I was scrolling through one of the social media apps on my phone the other day and was struck by an ad that popped up in my feed. This ad confronted me (bold letters and all) with: “ARE YOU WHO YOU WANT TO BE?”. My first thought was ‘why are you screaming at me?’; my second was ‘how could some witless self-help coach possibly offer any useful advice on my self-development?’.

Aside from providing mindless tips on how to enhance your productivity and advice on how to get rich quickly, this ad managed to get me thinking about personal growth. The question nonetheless remains: can you even claim to offer advice on self-development when this process looks different for everyone?

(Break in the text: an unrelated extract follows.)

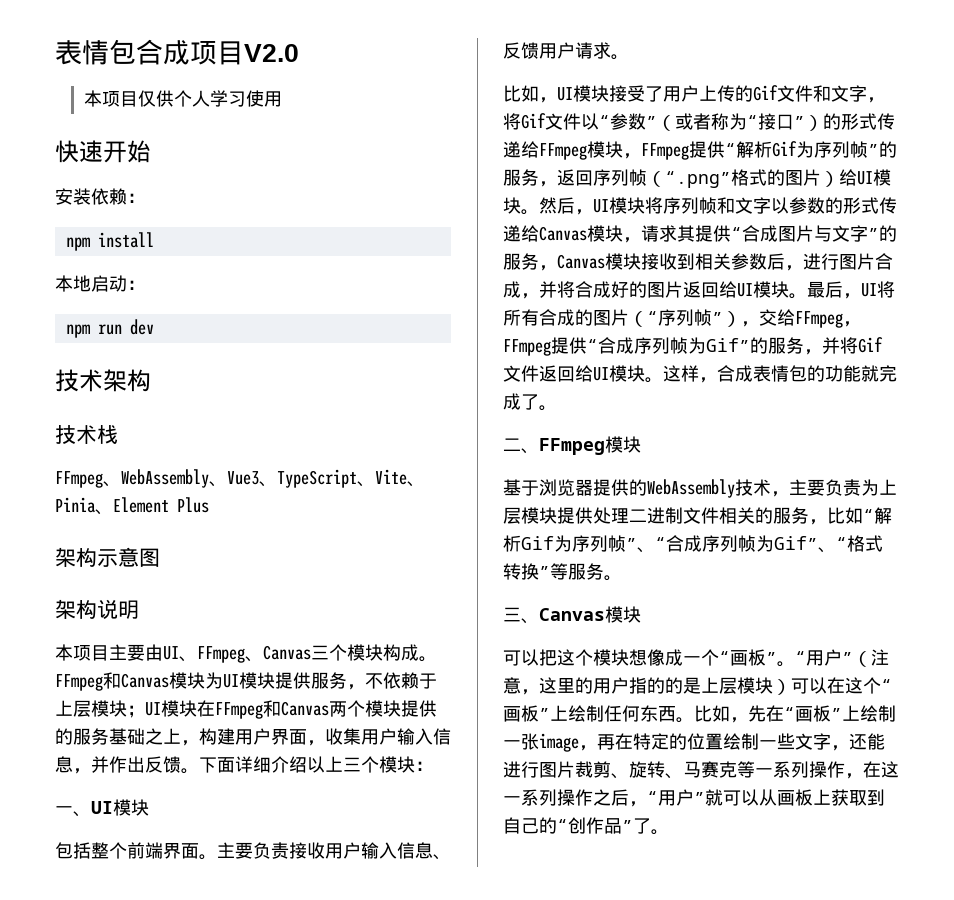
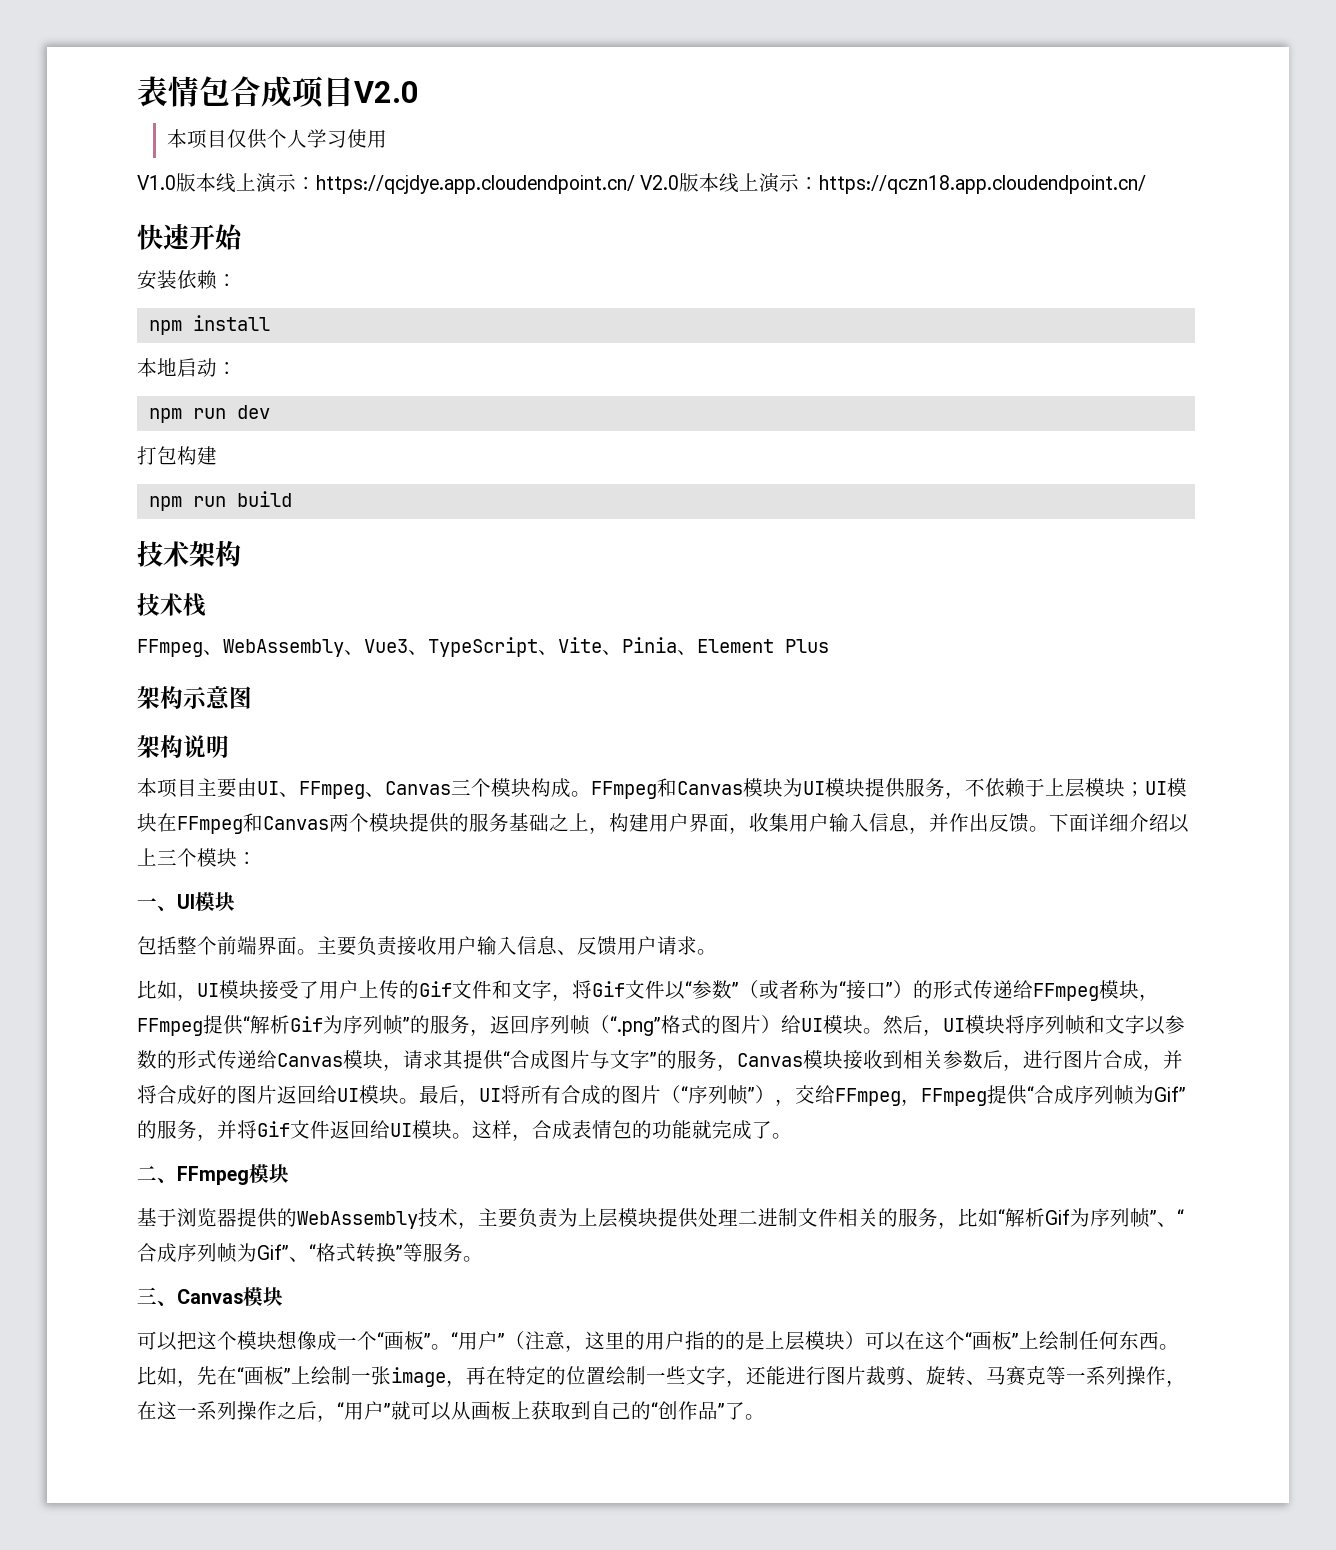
(282, 99) none -> [137,173,1147,194] // V1.0版本线上演示：https://qcjdye.app.cloudendpoint.cn/ V2.0版本线上演示：https://qczn18.app.cloudendpoint.cn/
(154, 327) none -> [137,446,217,465] [148,491,292,511] // 打包构建 // npm run build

Self-Development Takes Work, but It’s Worth It

If the self-help guru couldn’t, I was sure Google would be able to give me some answers. I needed to know what self-development entails, so I typed “what does self-development entail?” into that search bar and went on an obsessive researching spree.

Not surprisingly, the definitions of self-development that come up are all a bit vague but seem to agree that self-development involves the improvement of your skills, talents, and base of knowledge. Even so, the reality is that personal growth and development will never universally look the same (which is kind of implied in that personal part).

One thing that is resoundingly true for everyone undergoing this process, however, is that it will consistently require your time and effort for it to be successful. You unfortunately can’t expect any positive progress to occur in yourself if you do not consistently employ measures to realise that change.

Many people (myself included) find it incredibly discouraging when they can’t see the effects of their efforts towards personal evolution straight away. This is a very human reaction, but it would be silly to let this feeling stand in the way of who you are bound to grow into.

Are You Who You Want to Be?

Remember, there is no right way to grow. Even if you fail in your own eyes, your so-called failure can be productive in informing your self-development.

As a rule-of-thumb, I consistently ask myself: “Am I the same person I was a year ago?”. If you do the same and the answer is “no”, then it’s a good sign that you’ve undergone a set of changes. It’s up to you to determine whether or not that change leads to your personal growth, however.

Please note that this all is advice based on a mere twenty-five years of life experience, so take it with a pinch of salt. My hope, however, is that the musings of this 25-year-old author inspires you to think about your own development.

I want you to look at the question “Are you who you want to be?” without discomfort. If there is anything that you should take away here is that it is okay to not be the person you want to be yet. Eventually you will be – as long as you put in the work to get there.

Be your own self-help guru – grow yourself by growing your mind.